Beijing will further sideline independent-minded politicians such as Democratic Party leader Martin Lee and opposition activist Szeto Wah. The danger is that the voice of lower-income groups will not be heard in a government machinery dominated by big business and mainland elites, but Beijing will calculate that the historically shallow roots of popular political movements in Hong Kong will limit the magnitude of this risk.
Overall, Hong Kong will still enjoy more political autonomy than the average Chinese city. There will be open, public debate of issues, as well as civil disobedience by political activists. Chief Executive Tung Chee-hwa will also be able to negotiate with Beijing for a degree of administrative leeway unthinkable for his counterparts on the mainland.
The judiciary, run by respected judges, should be able to remain independent, except when it is handling highly sensitive, politicized cases in which Beijing's central authority is at stake. For the press, there will be self-censorship, but heavy-handed interference from Beijing seems unlikely.

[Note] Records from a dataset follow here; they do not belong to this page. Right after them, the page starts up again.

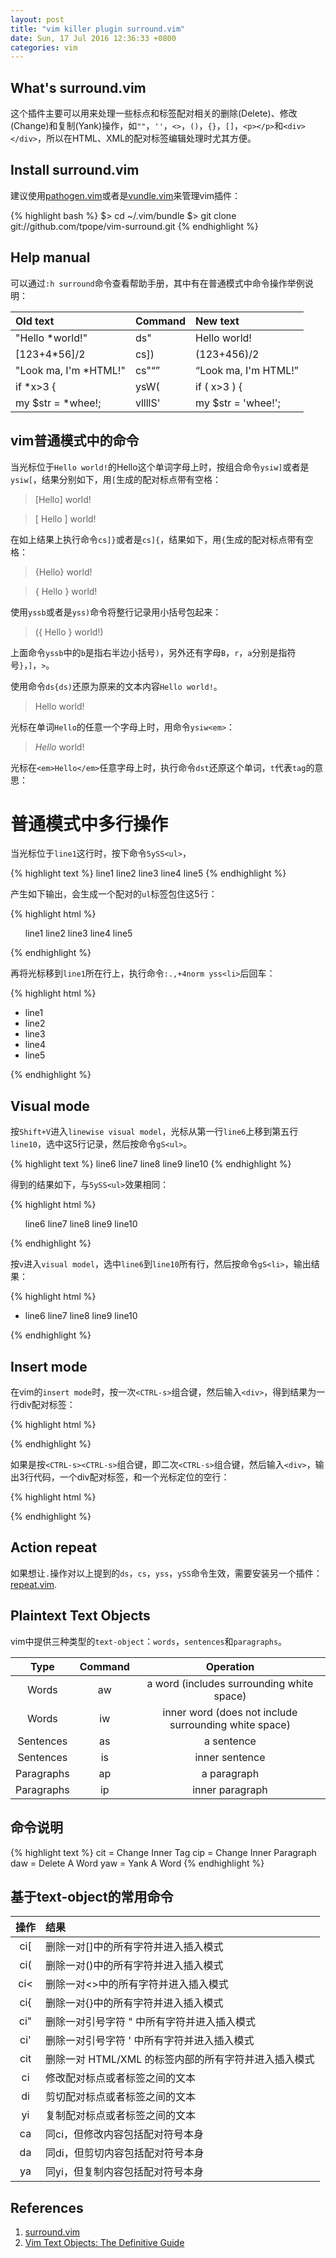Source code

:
 ```yaml
---
layout: post
title: "vim killer plugin surround.vim"
date: Sun, 17 Jul 2016 12:36:33 +0800
categories: vim
---
```


What's surround.vim
-----

这个插件主要可以用来处理一些标点和标签配对相关的删除(Delete)、修改(Change)和复制(Yank)操作，如`""`，`''`，`<>`，`()`，`{}`，`[]`，`<p></p>`和`<div></div>`，所以在HTML、XML的配对标签编辑处理时尤其方便。

Install surround.vim
-----

建议使用[pathogen.vim](https://github.com/tpope/vim-pathogen)或者是[vundle.vim](https://github.com/VundleVim/Vundle.vim)来管理vim插件：

{% highlight bash %}
$> cd ~/.vim/bundle
$> git clone git://github.com/tpope/vim-surround.git
{% endhighlight %}

Help manual
-----

可以通过`:h surround`命令查看帮助手册，其中有在普通模式中命令操作举例说明：

| Old text               | Command     | New text                     |
|:-----------------------|:------------|:-----------------------------|
|  "Hello *world!"       |    ds"      |   Hello world!               |
|  [123+4*56]/2          |    cs])     |   (123+456)/2                |
|  "Look ma, I'm *HTML!" |    cs"<q>   |   <q>Look ma, I'm HTML!</q>  |
|  if *x>3 {             |    ysW(     |   if ( x>3 ) {               |
|  my $str = *whee!;     |    vllllS'  |   my $str = 'whee!';         |


vim普通模式中的命令
-----

当光标位于`Hello world!`的Hello这个单词字母上时，按组合命令`ysiw]`或者是`ysiw[`，结果分别如下，用`[`生成的配对标点带有空格：

> [Hello] world!

> [ Hello ] world!

在如上结果上执行命令`cs]}`或者是`cs]{`，结果如下，用`{`生成的配对标点带有空格：

> {Hello} world!

> { Hello } world!

使用`yssb`或者是`yss)`命令将整行记录用小括号包起来：

> ({ Hello } world!)

上面命令`yssb`中的`b`是指右半边小括号`)`，另外还有字母`B`，`r`，`a`分别是指符号`}`，`]`，`>`。

使用命令`ds{ds)`还原为原来的文本内容`Hello world!`。

> Hello world!

光标在单词`Hello`的任意一个字母上时，用命令`ysiw<em>`：

> <em>Hello</em> world!

光标在`<em>Hello</em>`任意字母上时，执行命令`dst`还原这个单词，`t`代表`tag`的意思：

普通模式中多行操作
=====

当光标位于`line1`这行时，按下命令`5ySS<ul>`，

{% highlight text %}
line1
line2
line3
line4
line5
{% endhighlight %}

产生如下输出，会生成一个配对的`ul`标签包住这5行：

{% highlight html %}
<ul>
line1
line2
line3
line4
line5
</ul>
{% endhighlight %}

再将光标移到`line1`所在行上，执行命令`:.,+4norm yss<li>`后回车：

{% highlight html %}
<ul>
<li>line1</li>
<li>line2</li>
<li>line3</li>
<li>line4</li>
<li>line5</li>
</ul>
{% endhighlight %}

Visual mode
-----

按`Shift+V`进入`linewise visual model`，光标从第一行`line6`上移到第五行`line10`，选中这5行记录，然后按命令`gS<ul>`。

{% highlight text %}
line6
line7
line8
line9
line10
{% endhighlight %}

得到的结果如下，与`5ySS<ul>`效果相同：

{% highlight html %}
<ul>
line6
line7
line8
line9
line10
</ul>
{% endhighlight %}

按`v`进入`visual model`，选中`line6`到`line10`所有行，然后按命令`gS<li>`，输出结果：

{% highlight html %}
<ul>
<li>
line6
line7
line8
line9
line10
</li></ul>
{% endhighlight %}

Insert mode
-----

在vim的`insert mode`时，按一次`<CTRL-s>`组合键，然后输入`<div>`，得到结果为一行div配对标签：

{% highlight html %}
<div></div>
{% endhighlight %}

如果是按`<CTRL-s><CTRL-s>`组合键，即二次`<CTRL-s>`组合键，然后输入`<div>`，输出3行代码，一个div配对标签，和一个光标定位的空行：

{% highlight html %}
<div>

</div>
{% endhighlight %}

Action repeat
-----

如果想让`.`操作对以上提到的`ds`，`cs`，`yss`，`ySS`命令生效，需要安装另一个插件：[repeat.vim](https://github.com/tpope/vim-repeat).

Plaintext Text Objects
-----

vim中提供三种类型的`text-object`：`words`，`sentences`和`paragraphs`。

| Type     | Command | Operation                                                |
|:--------:|:-------:|:--------------------------------------------------------:|
|Words     |aw       |a word (includes surrounding white space)                 |
|Words     |iw       |inner word (does not include surrounding white space)     |
|Sentences |as       |a sentence                                                |
|Sentences |is       |inner sentence                                            |
|Paragraphs|ap       |a paragraph                                               |
|Paragraphs|ip       |inner paragraph                                           |

命令说明
-----

{% highlight text %}
cit = Change Inner Tag
cip = Change Inner Paragraph
daw = Delete A Word
yaw = Yank A Word
{% endhighlight %}

基于text-object的常用命令
-----

| 操作 | 结果                                                      |
|:----:|:----------------------------------------------------------|
|ci[   | 删除一对[]中的所有字符并进入插入模式                      |
|ci(   | 删除一对()中的所有字符并进入插入模式                      |
|ci<   | 删除一对<>中的所有字符并进入插入模式                      |
|ci{   | 删除一对{}中的所有字符并进入插入模式                      |
|ci"   | 删除一对引号字符 " 中所有字符并进入插入模式               |
|ci'   | 删除一对引号字符 ' 中所有字符并进入插入模式               |
|cit   | 删除一对 HTML/XML 的标签内部的所有字符并进入插入模式      |
|ci    | 修改配对标点或者标签之间的文本                            |
|di    | 剪切配对标点或者标签之间的文本                            |
|yi    | 复制配对标点或者标签之间的文本                            |
|ca    | 同ci，但修改内容包括配对符号本身                          |
|da    | 同di，但剪切内容包括配对符号本身                          |
|ya    | 同yi，但复制内容包括配对符号本身                          |

References
-----

1. [surround.vim](https://github.com/tpope/vim-surround)
2. [Vim Text Objects: The Definitive Guide](http://blog.carbonfive.com/2011/10/17/vim-text-objects-the-definitive-guide/)
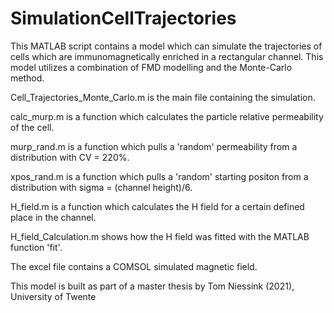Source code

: # SimulationCellTrajectories

This MATLAB script contains a model which can simulate the trajectories of cells which are immunomagnetically enriched in a rectangular channel. 
This model utilizes a combination of FMD modelling and the Monte-Carlo method. 

Cell_Trajectories_Monte_Carlo.m is the main file containing the simulation.

calc_murp.m is a function which calculates the particle relative permeability of the cell.

murp_rand.m is a function which pulls a 'random' permeability from a distribution with CV = 220%.

xpos_rand.m is a function which pulls a 'random' starting positon from a distribution with sigma = (channel height)/6.

H_field.m is a function which calculates the H field for a certain defined place in the channel.

H_field_Calculation.m shows how the H field was fitted with the MATLAB function 'fit'.

The excel file contains a COMSOL simulated magnetic field.

This model is built as part of a master thesis by Tom Niessink (2021), University of Twente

One important check against any abuse of power by Beijing toward Hong Kong is international attention. Western countries have urged China to conduct fair, competitive elections next year. There will also be annual reviews of Hong Kong's political and human-rights situation in the U.K. Parliament, the U.S. Congress, the United Nations, and other international forums.
For business, Hong Kong is still a good place to make money, an increasing amount of which will come from China. The territory's gross domestic product is expected to grow by 5 percent or 6 percent in 1997 and 1998, up from 4.7 percent in 1996. Unemployment has dropped to 2.6 percent between February and April 1997 from 3.3 percent in the same period a year ago.